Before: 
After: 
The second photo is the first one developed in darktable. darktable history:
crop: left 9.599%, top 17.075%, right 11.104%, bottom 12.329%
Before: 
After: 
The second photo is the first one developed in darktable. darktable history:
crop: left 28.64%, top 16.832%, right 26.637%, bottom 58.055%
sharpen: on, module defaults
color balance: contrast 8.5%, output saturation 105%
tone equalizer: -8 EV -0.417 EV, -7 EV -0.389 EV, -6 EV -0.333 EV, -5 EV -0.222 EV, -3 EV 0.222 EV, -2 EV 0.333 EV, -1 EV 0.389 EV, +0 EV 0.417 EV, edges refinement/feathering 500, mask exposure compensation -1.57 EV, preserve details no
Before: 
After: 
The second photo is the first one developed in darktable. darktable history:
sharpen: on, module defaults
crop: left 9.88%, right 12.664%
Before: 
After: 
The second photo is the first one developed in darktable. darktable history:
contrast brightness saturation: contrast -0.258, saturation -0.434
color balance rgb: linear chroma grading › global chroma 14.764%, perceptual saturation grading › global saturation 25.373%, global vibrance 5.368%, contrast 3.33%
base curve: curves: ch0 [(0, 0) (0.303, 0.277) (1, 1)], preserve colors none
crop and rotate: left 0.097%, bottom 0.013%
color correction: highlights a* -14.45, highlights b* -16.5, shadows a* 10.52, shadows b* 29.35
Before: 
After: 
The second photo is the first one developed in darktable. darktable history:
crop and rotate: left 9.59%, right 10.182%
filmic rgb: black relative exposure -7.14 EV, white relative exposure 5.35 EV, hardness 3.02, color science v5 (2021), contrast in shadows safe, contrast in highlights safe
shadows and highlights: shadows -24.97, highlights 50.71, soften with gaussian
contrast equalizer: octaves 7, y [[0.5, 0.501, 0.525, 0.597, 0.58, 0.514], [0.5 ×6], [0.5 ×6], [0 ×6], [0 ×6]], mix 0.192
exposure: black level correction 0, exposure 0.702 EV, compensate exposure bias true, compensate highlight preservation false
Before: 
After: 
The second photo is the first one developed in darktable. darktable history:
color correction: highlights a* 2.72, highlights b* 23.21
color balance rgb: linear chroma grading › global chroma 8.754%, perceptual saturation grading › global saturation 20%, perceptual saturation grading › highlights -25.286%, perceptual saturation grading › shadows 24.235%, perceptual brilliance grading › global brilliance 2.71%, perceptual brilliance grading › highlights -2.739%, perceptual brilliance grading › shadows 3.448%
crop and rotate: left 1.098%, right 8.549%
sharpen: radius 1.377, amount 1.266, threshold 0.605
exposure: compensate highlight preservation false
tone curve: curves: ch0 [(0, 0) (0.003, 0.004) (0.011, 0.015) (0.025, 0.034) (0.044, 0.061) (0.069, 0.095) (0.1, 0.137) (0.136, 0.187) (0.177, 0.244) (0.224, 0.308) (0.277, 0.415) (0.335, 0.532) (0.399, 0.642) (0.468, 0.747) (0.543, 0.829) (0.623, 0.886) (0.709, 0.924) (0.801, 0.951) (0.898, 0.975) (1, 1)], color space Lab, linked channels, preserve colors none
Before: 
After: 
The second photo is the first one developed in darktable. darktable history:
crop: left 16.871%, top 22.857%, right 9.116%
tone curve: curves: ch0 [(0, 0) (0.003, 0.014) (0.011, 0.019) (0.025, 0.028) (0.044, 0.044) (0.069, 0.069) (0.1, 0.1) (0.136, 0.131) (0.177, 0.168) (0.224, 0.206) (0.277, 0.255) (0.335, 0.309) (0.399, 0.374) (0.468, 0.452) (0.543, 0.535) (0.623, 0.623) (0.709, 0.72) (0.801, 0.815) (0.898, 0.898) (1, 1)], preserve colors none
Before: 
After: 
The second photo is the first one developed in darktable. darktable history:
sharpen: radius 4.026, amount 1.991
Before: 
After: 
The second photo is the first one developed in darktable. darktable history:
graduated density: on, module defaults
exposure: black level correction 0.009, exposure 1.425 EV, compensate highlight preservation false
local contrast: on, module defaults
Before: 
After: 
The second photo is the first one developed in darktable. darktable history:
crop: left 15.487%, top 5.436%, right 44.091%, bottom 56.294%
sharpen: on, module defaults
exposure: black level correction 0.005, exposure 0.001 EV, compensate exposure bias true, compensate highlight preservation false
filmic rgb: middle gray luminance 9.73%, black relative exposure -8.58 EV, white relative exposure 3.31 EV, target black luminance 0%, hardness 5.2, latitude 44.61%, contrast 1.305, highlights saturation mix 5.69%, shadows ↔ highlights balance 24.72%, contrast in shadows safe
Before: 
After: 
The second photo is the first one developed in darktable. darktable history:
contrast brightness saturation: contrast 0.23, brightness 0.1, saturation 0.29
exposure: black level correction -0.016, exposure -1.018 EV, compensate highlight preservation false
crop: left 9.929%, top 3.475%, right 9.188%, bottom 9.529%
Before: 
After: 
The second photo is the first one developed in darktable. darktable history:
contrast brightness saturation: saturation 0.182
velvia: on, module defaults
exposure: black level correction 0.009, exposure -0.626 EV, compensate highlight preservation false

> _THE TASK_
Render all of the material above as a Markdown table with two columns, No. and Line. Number each line in order and leave out blank lines.

> _ANSWER IN FULL_
| No. | Line |
|---|---|
| 1 | Before:  |
| 2 | After:  |
| 3 | The second photo is the first one developed in darktable. darktable history: |
| 4 | crop: left 9.599%, top 17.075%, right 11.104%, bottom 12.329% |
| 5 | Before:  |
| 6 | After:  |
| 7 | The second photo is the first one developed in darktable. darktable history: |
| 8 | crop: left 28.64%, top 16.832%, right 26.637%, bottom 58.055% |
| 9 | sharpen: on, module defaults |
| 10 | color balance: contrast 8.5%, output saturation 105% |
| 11 | tone equalizer: -8 EV -0.417 EV, -7 EV -0.389 EV, -6 EV -0.333 EV, -5 EV -0.222 EV, -3 EV 0.222 EV, -2 EV 0.333 EV, -1 EV 0.389 EV, +0 EV 0.417 EV, edges refinement/feathering 500, mask exposure compensation -1.57 EV, preserve details no |
| 12 | Before:  |
| 13 | After:  |
| 14 | The second photo is the first one developed in darktable. darktable history: |
| 15 | sharpen: on, module defaults |
| 16 | crop: left 9.88%, right 12.664% |
| 17 | Before:  |
| 18 | After:  |
| 19 | The second photo is the first one developed in darktable. darktable history: |
| 20 | contrast brightness saturation: contrast -0.258, saturation -0.434 |
| 21 | color balance rgb: linear chroma grading › global chroma 14.764%, perceptual saturation grading › global saturation 25.373%, global vibrance 5.368%, contrast 3.33% |
| 22 | base curve: curves: ch0 [(0, 0) (0.303, 0.277) (1, 1)], preserve colors none |
| 23 | crop and rotate: left 0.097%, bottom 0.013% |
| 24 | color correction: highlights a* -14.45, highlights b* -16.5, shadows a* 10.52, shadows b* 29.35 |
| 25 | Before:  |
| 26 | After:  |
| 27 | The second photo is the first one developed in darktable. darktable history: |
| 28 | crop and rotate: left 9.59%, right 10.182% |
| 29 | filmic rgb: black relative exposure -7.14 EV, white relative exposure 5.35 EV, hardness 3.02, color science v5 (2021), contrast in shadows safe, contrast in highlights safe |
| 30 | shadows and highlights: shadows -24.97, highlights 50.71, soften with gaussian |
| 31 | contrast equalizer: octaves 7, y [[0.5, 0.501, 0.525, 0.597, 0.58, 0.514], [0.5 ×6], [0.5 ×6], [0 ×6], [0 ×6]], mix 0.192 |
| 32 | exposure: black level correction 0, exposure 0.702 EV, compensate exposure bias true, compensate highlight preservation false |
| 33 | Before:  |
| 34 | After:  |
| 35 | The second photo is the first one developed in darktable. darktable history: |
| 36 | color correction: highlights a* 2.72, highlights b* 23.21 |
| 37 | color balance rgb: linear chroma grading › global chroma 8.754%, perceptual saturation grading › global saturation 20%, perceptual saturation grading › highlights -25.286%, perceptual saturation grading › shadows 24.235%, perceptual brilliance grading › global brilliance 2.71%, perceptual brilliance grading › highlights -2.739%, perceptual brilliance grading › shadows 3.448% |
| 38 | crop and rotate: left 1.098%, right 8.549% |
| 39 | sharpen: radius 1.377, amount 1.266, threshold 0.605 |
| 40 | exposure: compensate highlight preservation false |
| 41 | tone curve: curves: ch0 [(0, 0) (0.003, 0.004) (0.011, 0.015) (0.025, 0.034) (0.044, 0.061) (0.069, 0.095) (0.1, 0.137) (0.136, 0.187) (0.177, 0.244) (0.224, 0.308) (0.277, 0.415) (0.335, 0.532) (0.399, 0.642) (0.468, 0.747) (0.543, 0.829) (0.623, 0.886) (0.709, 0.924) (0.801, 0.951) (0.898, 0.975) (1, 1)], color space Lab, linked channels, preserve colors none |
| 42 | Before:  |
| 43 | After:  |
| 44 | The second photo is the first one developed in darktable. darktable history: |
| 45 | crop: left 16.871%, top 22.857%, right 9.116% |
| 46 | tone curve: curves: ch0 [(0, 0) (0.003, 0.014) (0.011, 0.019) (0.025, 0.028) (0.044, 0.044) (0.069, 0.069) (0.1, 0.1) (0.136, 0.131) (0.177, 0.168) (0.224, 0.206) (0.277, 0.255) (0.335, 0.309) (0.399, 0.374) (0.468, 0.452) (0.543, 0.535) (0.623, 0.623) (0.709, 0.72) (0.801, 0.815) (0.898, 0.898) (1, 1)], preserve colors none |
| 47 | Before:  |
| 48 | After:  |
| 49 | The second photo is the first one developed in darktable. darktable history: |
| 50 | sharpen: radius 4.026, amount 1.991 |
| 51 | Before:  |
| 52 | After:  |
| 53 | The second photo is the first one developed in darktable. darktable history: |
| 54 | graduated density: on, module defaults |
| 55 | exposure: black level correction 0.009, exposure 1.425 EV, compensate highlight preservation false |
| 56 | local contrast: on, module defaults |
| 57 | Before:  |
| 58 | After:  |
| 59 | The second photo is the first one developed in darktable. darktable history: |
| 60 | crop: left 15.487%, top 5.436%, right 44.091%, bottom 56.294% |
| 61 | sharpen: on, module defaults |
| 62 | exposure: black level correction 0.005, exposure 0.001 EV, compensate exposure bias true, compensate highlight preservation false |
| 63 | filmic rgb: middle gray luminance 9.73%, black relative exposure -8.58 EV, white relative exposure 3.31 EV, target black luminance 0%, hardness 5.2, latitude 44.61%, contrast 1.305, highlights saturation mix 5.69%, shadows ↔ highlights balance 24.72%, contrast in shadows safe |
| 64 | Before:  |
| 65 | After:  |
| 66 | The second photo is the first one developed in darktable. darktable history: |
| 67 | contrast brightness saturation: contrast 0.23, brightness 0.1, saturation 0.29 |
| 68 | exposure: black level correction -0.016, exposure -1.018 EV, compensate highlight preservation false |
| 69 | crop: left 9.929%, top 3.475%, right 9.188%, bottom 9.529% |
| 70 | Before:  |
| 71 | After:  |
| 72 | The second photo is the first one developed in darktable. darktable history: |
| 73 | contrast brightness saturation: saturation 0.182 |
| 74 | velvia: on, module defaults |
| 75 | exposure: black level correction 0.009, exposure -0.626 EV, compensate highlight preservation false |